• _ABOUT THIS EXERCISE_:
Format the lines from the one containing "## Programming Phase" through the one containing "- **Code File**: The", inclusive, as a numbered list, omitting blank lines.

• _ENTRIES PROVIDED_:
= = = = =
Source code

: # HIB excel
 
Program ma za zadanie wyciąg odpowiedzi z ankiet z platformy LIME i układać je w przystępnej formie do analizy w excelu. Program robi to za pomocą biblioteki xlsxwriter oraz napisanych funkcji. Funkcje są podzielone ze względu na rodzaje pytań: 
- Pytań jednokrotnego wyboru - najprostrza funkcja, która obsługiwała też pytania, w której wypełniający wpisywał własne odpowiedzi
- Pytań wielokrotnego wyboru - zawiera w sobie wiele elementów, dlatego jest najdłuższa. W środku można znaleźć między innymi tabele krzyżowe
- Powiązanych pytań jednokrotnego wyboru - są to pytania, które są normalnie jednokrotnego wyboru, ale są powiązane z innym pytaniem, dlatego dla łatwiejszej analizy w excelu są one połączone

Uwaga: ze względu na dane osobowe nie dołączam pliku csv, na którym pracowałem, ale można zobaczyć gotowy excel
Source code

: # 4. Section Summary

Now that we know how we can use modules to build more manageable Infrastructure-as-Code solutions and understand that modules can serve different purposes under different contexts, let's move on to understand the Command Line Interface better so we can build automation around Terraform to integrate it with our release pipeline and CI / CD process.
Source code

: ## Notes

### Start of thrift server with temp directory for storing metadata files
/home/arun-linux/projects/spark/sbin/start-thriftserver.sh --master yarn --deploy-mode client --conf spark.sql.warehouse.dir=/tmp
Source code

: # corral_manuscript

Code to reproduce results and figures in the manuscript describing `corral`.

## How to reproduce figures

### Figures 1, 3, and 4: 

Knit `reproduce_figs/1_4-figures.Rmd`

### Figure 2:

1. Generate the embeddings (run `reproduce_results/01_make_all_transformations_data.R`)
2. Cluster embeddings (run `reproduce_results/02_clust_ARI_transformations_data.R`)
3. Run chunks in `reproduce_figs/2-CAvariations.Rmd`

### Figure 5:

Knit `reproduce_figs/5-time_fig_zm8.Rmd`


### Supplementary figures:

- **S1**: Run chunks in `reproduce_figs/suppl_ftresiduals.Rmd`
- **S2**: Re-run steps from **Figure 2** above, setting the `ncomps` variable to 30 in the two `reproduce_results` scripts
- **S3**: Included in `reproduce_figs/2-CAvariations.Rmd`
= = = = =
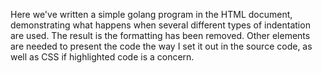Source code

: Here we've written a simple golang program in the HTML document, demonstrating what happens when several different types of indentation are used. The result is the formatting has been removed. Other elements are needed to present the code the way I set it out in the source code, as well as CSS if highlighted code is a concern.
= = = = =
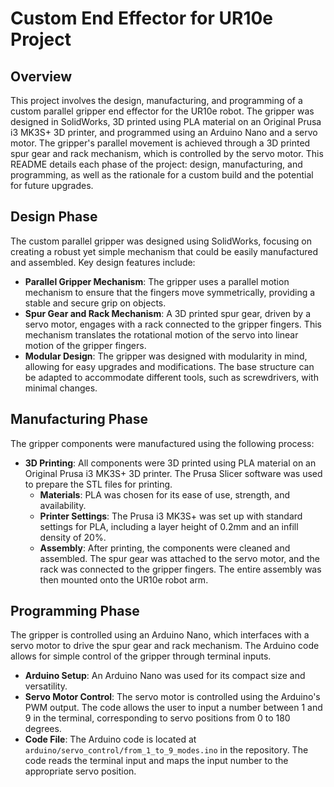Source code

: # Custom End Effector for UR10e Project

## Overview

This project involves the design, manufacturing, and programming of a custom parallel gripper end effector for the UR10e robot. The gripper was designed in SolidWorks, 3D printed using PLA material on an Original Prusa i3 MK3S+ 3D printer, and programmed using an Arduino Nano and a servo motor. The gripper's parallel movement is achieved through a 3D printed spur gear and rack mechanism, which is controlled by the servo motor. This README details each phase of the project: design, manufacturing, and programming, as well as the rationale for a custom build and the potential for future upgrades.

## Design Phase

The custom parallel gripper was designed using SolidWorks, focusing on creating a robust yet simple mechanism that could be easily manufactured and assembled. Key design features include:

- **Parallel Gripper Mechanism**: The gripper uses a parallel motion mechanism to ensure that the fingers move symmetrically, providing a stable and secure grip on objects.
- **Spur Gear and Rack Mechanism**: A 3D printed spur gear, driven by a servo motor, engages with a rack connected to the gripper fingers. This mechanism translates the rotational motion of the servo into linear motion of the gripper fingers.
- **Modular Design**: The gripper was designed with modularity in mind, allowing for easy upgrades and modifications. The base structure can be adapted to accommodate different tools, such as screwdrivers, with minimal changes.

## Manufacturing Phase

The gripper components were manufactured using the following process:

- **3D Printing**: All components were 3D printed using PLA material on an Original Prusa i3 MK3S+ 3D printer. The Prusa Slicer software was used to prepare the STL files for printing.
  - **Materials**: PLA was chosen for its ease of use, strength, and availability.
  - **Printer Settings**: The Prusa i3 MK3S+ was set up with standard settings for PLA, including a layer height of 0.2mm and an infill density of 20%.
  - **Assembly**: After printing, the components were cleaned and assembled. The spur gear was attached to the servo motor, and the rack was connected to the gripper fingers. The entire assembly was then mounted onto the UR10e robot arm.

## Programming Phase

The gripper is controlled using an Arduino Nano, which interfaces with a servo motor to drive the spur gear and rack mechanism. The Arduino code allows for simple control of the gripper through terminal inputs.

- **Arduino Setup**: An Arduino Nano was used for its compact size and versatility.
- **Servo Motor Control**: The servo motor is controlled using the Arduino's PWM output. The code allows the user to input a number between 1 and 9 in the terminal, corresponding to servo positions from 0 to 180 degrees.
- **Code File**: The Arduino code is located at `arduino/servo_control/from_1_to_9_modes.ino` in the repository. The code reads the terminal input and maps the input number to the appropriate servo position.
= = = = =
• _YOUR RESPONSE_:
1. ## Programming Phase
2. The gripper is controlled using an Arduino Nano, which interfaces with a servo motor to drive the spur gear and rack mechanism. The Arduino code allows for simple control of the gripper through terminal inputs.
3. - **Arduino Setup**: An Arduino Nano was used for its compact size and versatility.
4. - **Servo Motor Control**: The servo motor is controlled using the Arduino's PWM output. The code allows the user to input a number between 1 and 9 in the terminal, corresponding to servo positions from 0 to 180 degrees.
5. - **Code File**: The Arduino code is located at `arduino/servo_control/from_1_to_9_modes.ino` in the repository. The code reads the terminal input and maps the input number to the appropriate servo position.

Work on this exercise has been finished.